Records for this exercise:
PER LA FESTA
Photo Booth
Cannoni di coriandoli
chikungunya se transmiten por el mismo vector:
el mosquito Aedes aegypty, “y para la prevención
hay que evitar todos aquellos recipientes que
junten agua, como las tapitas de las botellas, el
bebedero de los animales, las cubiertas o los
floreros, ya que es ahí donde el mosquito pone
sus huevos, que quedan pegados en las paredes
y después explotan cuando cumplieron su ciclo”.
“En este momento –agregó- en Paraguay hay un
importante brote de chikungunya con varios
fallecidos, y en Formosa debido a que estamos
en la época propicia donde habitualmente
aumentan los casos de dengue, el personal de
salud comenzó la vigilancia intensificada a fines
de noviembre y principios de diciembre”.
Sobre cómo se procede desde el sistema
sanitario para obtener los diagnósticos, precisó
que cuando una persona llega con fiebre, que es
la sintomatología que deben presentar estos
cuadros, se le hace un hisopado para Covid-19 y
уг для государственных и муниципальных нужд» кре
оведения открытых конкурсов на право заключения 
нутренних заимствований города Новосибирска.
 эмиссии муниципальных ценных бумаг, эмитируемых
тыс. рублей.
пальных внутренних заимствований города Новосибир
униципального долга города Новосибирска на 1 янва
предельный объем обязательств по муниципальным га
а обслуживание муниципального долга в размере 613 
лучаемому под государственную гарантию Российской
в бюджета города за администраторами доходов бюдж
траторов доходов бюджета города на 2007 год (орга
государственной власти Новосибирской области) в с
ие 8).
* * *
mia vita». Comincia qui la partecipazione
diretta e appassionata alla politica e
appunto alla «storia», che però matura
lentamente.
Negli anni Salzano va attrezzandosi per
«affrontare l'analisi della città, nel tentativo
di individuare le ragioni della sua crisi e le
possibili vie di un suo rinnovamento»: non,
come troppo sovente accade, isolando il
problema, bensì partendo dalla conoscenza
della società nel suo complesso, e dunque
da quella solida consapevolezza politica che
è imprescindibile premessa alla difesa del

What the task asks: Rewrite everything from the line containing "qui la partecipazione" down to the line containing "è imprescindibile premessa alla difesa del", substituting "comunità" for "società" and leaving all else unchanged.

Finished exercise:
mia vita». Comincia qui la partecipazione
diretta e appassionata alla politica e
appunto alla «storia», che però matura
lentamente.
Negli anni Salzano va attrezzandosi per
«affrontare l'analisi della città, nel tentativo
di individuare le ragioni della sua crisi e le
possibili vie di un suo rinnovamento»: non,
come troppo sovente accade, isolando il
problema, bensì partendo dalla conoscenza
della comunità nel suo complesso, e dunque
da quella solida consapevolezza politica che
è imprescindibile premessa alla difesa del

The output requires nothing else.